GIVEN INFORMATION:
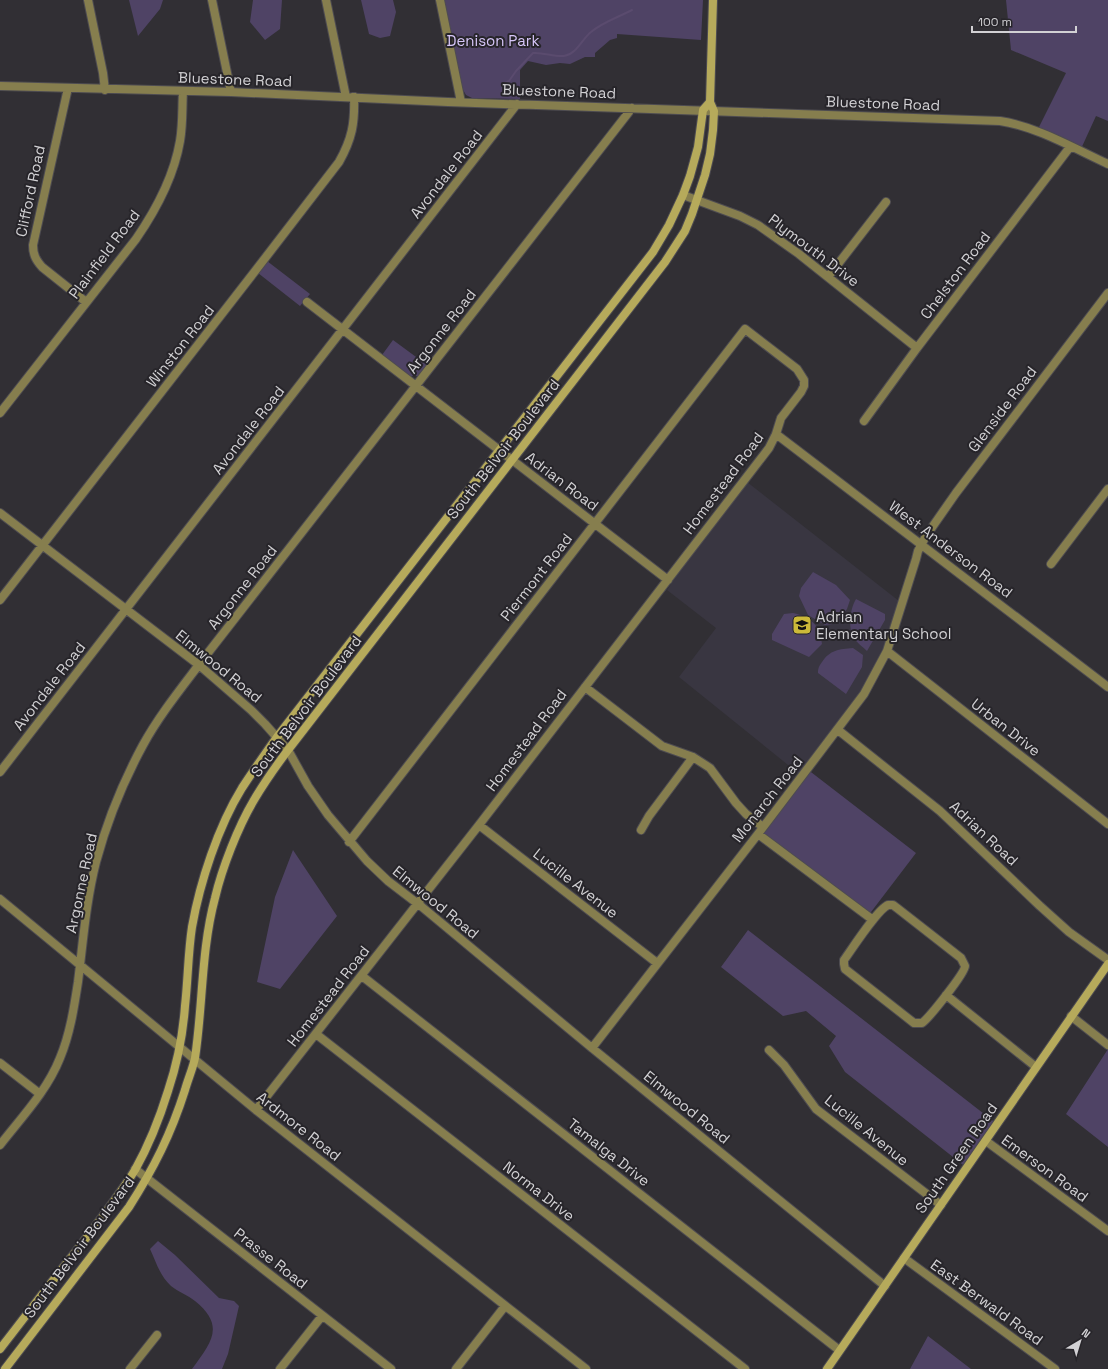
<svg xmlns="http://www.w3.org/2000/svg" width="1108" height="1369" viewBox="0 0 1108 1369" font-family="'Space Grotesk',sans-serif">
  <rect width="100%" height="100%" fill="#312f34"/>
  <path fill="#393641" d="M 747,482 L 899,601 L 885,644 L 866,682 L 860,692 L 798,773 L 679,677 L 716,628 L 667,590 L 678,573 Z"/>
  <path fill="#4f4365" d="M 129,0 L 163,0 L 160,9 L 138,36 Z
    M 253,0 L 282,0 L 280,29 L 265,40 L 250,22 Z
    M 361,0 L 393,0 L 396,12 L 390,36 L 380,38 L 369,34 Z
    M 444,0 L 703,0 L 701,40 L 617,34 L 617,38 L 610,40 L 595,53 L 595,57 L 585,57 L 570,64 L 560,63 L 546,65 L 528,61 L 520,70 L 520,99 L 472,98 L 466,95 L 462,88 Z
    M 1006,0 L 1108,0 L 1108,121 L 1096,116 L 1080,151 L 1037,131 L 1066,73 L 1011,50 Z
    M 267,261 L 310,294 L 300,306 L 258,273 Z
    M 393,340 L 427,365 L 418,376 L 410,376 L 382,355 Z
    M 813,572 L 836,585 L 850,600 L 847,609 L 839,620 L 833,624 L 825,625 L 808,615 L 799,596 L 801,588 Z
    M 856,599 L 885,614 L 885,620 L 867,651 C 863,647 856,642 853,637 C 848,626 850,609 856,599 Z
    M 793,613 C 811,617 820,625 822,644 L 809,657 L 772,640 L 772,634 L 784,614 Z
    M 853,648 L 863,655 L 862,667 L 846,694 L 818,673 C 818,668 819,666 822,662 C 830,650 839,649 853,648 Z
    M 807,769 L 916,853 L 868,916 L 758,834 Z
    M 293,850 L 337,916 L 280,989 L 257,982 L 275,897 Z
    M 748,930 L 997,1124 L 967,1168 L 845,1072 L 829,1046 L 836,1036 L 806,1011 L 783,1016 L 721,967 Z
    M 1108,1049 L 1108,1147 L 1066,1114 Z
    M 158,1241 L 175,1255 L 219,1298 L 234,1301 L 239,1306 L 228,1354 L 222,1369 L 192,1369 C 211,1343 226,1326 195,1301 C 188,1295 178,1292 171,1286 C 160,1276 156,1262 150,1249 Z
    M 928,1336 L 971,1369 L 910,1369 Z"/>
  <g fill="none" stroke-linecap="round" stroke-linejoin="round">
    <path stroke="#5a4b6e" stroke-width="2" d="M 502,93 L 505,83 L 509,81 L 516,71 L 533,53 C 543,52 554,57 564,56 C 577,54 582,39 591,32 C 603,22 619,17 632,10"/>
    <g stroke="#4e4c51" stroke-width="10">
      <path id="street" d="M 88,0 L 103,73 L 105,90
        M 212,0 L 231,92
        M 326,0 L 346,97
        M 440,0 L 461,102
        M 0,86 L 231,92 L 448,102 L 1000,121 C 1038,127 1073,148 1108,164
        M 68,88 L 33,245 C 33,255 36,260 42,267 L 86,302
        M 683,195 L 740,216 L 758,225 L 799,254 L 917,348
        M 828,277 L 886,202
        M 307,302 L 668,580
        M 0,413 L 136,239 C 156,210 174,176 180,141 C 183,124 182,107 183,91
        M 864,421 L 917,348 L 1070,147
        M 776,434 L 1108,687
        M 0,513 L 199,665 L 251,710 L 265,724 L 288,750 L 308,786 L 328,815 L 367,861 L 388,881 L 422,907 L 592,1048 L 885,1286
        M 1051,564 L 1108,489
        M 0,600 L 259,266 L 339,162 C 352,139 355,123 354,97
        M 887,651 L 1108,824
        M 585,687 L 662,746 L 693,757 L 710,768 L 736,803 L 746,814 L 763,827
        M 838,730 L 940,811 L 1040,906 L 1069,932 L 1108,960
        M 0,772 L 517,104
        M 479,825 L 657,963
        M 641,830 L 649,816 L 693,757
        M 758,834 L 873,920
        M 0,899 L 256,1110 L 586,1369
        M 888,905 L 893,905 L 897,908 L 961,958 L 965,966 C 965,973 929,1018 922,1023 L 914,1023 L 845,969 L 844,964 L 844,960 C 852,949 877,910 888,905 Z
        M 362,976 L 839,1350
        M 946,995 L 1036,1067
        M 1071,1016 L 1108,1045
        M 316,1034 L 745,1369
        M 592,1048 L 758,834 L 864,694 L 887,651 L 916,559 L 918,551 L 926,536 L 956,493 L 1108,293
        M 769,1050 L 784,1065 L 816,1109 L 941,1205
        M 0,1063 L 40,1094
        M 256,1110 L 479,825 L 769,448 L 776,434 L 781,418 L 801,392 L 804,386 L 804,380 L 797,369 L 745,329 L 349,842
        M 986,1141 L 1108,1231
        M 0,1145 C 21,1118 47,1091 60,1058 C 70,1034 74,1008 78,982 C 83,942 86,901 96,862 C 107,821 123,782 143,745 C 160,714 183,686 204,658 L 632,108
        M 135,1169 L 391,1369
        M 904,1258 L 1055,1369
        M 130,1369 L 157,1335
        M 280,1369 L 322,1316
        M 456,1369 L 505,1306"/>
    </g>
    <g stroke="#4e4c51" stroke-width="10">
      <path id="secondary" d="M 0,1349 C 25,1317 49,1285 74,1254 C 95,1227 117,1199 135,1170 C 149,1145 160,1117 168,1091 C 177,1064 183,1034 185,1006 C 188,980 188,953 192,927 C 200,882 218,827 242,788 C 253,771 265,754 277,737 L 653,252 L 669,225 L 683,195 L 690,176 L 698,147 L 703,110 L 710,102
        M 5,1369 L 129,1207 C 154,1168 171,1134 185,1090 C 188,1079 193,1068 195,1058 C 203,1005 201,950 215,898 C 222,868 238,827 254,800 C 264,783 276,766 288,750 L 665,262 L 685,231 L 692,214 L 705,175 L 710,154 L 713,130 L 714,111 L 710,102 L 713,0
        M 827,1369 L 1108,964"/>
    </g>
    <use href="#street" stroke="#867e4e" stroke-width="8"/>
    <use href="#secondary" stroke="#b6aa5b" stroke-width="8"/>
  </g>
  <defs>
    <g id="school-square" transform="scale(1)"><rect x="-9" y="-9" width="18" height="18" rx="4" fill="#ccb939" stroke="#27252a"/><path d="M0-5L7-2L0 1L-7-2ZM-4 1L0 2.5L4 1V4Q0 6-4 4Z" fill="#111"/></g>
  </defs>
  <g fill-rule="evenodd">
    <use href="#school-square" x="802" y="625"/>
  </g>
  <g text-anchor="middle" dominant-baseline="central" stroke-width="4" stroke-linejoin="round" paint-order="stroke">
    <g font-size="15" fill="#d7c6f9" stroke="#27252a">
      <text x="493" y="40">Denison Park</text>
    </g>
    <g font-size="15" fill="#d2d1d4" stroke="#27252a">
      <text transform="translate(235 79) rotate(2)">Bluestone Road</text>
      <text transform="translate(559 91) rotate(2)">Bluestone Road</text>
      <text transform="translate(883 103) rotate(2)">Bluestone Road</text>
      <text transform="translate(446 174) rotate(-52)">Avondale Road</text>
      <text transform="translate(30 191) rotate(-78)">Clifford Road</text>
      <text transform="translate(814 250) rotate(37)">Plymouth Drive</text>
      <text transform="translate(104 254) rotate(-53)">Plainfield Road</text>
      <text transform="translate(955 275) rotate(-53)">Chelston Road</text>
      <text transform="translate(441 331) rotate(-52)">Argonne Road</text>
      <text transform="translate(180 346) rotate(-52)">Winston Road</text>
      <text transform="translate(1002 409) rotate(-53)">Glenside Road</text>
      <text transform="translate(248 430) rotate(-52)">Avondale Road</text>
      <text transform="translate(503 449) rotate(-52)">South Belvoir Boulevard</text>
      <text transform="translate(562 481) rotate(37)">Adrian Road</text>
      <text transform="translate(723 483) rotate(-53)">Homestead Road</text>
      <text transform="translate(951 549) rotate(37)">West Anderson Road</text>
      <text transform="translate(536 577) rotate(-52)">Piermont Road</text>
      <text transform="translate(242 587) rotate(-52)">Argonne Road</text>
      <text transform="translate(219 666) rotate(39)">Elmwood Road</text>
      <text transform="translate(49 686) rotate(-52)">Avondale Road</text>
      <text transform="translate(306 706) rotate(-53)">South Belvoir Boulevard</text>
      <text transform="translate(1006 727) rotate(38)">Urban Drive</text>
      <text transform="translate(526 740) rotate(-53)">Homestead Road</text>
      <text transform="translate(767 799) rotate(-52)">Monarch Road</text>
      <text transform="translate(984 833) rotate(43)">Adrian Road</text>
      <text transform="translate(81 883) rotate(-78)">Argonne Road</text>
      <text transform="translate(576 883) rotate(38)">Lucille Avenue</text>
      <text transform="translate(436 902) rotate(39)">Elmwood Road</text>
      <text transform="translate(328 996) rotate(-52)">Homestead Road</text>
      <text transform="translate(687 1107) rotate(39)">Elmwood Road</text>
      <text transform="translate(299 1126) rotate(38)">Ardmore Road</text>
      <text transform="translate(867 1130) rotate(39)">Lucille Avenue</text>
      <text transform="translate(609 1152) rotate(38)">Tamalga Drive</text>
      <text transform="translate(956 1158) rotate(-55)">South Green Road</text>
      <text transform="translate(1045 1168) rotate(36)">Emerson Road</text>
      <text transform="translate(539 1191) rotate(38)">Norma Drive</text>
      <text transform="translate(79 1247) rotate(-53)">South Belvoir Boulevard</text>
      <text transform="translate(271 1258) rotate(38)">Prasse Road</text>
      <text transform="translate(987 1302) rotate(36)">East Berwald Road</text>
    </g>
    <g font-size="15" fill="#d2d1d4" stroke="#27252a" text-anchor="start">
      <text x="816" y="616">Adrian<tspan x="816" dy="17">Elementary School</tspan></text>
    </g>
  </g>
  <g transform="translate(1080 1341) rotate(38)" stroke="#27252a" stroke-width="3" paint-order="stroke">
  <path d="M0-3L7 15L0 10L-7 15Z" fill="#d2d1d4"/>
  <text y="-6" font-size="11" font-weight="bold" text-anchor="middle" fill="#d2d1d4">N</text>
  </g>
  <path d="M972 26v6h104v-6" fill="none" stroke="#d2d1d4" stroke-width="2"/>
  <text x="978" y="26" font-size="12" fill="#d2d1d4" stroke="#27252a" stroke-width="3" paint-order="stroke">100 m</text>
</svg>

WHAT YOU HAVE TO DO: Reproduce exactly the lines of the records above from the one with "M 1108,1049 L 1108,1147 L 1066,1114 Z" to the one with "M 326,0 L 346,97", both included, and leave out everything else.

EXERCISE ANSWER:
    M 1108,1049 L 1108,1147 L 1066,1114 Z
    M 158,1241 L 175,1255 L 219,1298 L 234,1301 L 239,1306 L 228,1354 L 222,1369 L 192,1369 C 211,1343 226,1326 195,1301 C 188,1295 178,1292 171,1286 C 160,1276 156,1262 150,1249 Z
    M 928,1336 L 971,1369 L 910,1369 Z"/>
  <g fill="none" stroke-linecap="round" stroke-linejoin="round">
    <path stroke="#5a4b6e" stroke-width="2" d="M 502,93 L 505,83 L 509,81 L 516,71 L 533,53 C 543,52 554,57 564,56 C 577,54 582,39 591,32 C 603,22 619,17 632,10"/>
    <g stroke="#4e4c51" stroke-width="10">
      <path id="street" d="M 88,0 L 103,73 L 105,90
        M 212,0 L 231,92
        M 326,0 L 346,97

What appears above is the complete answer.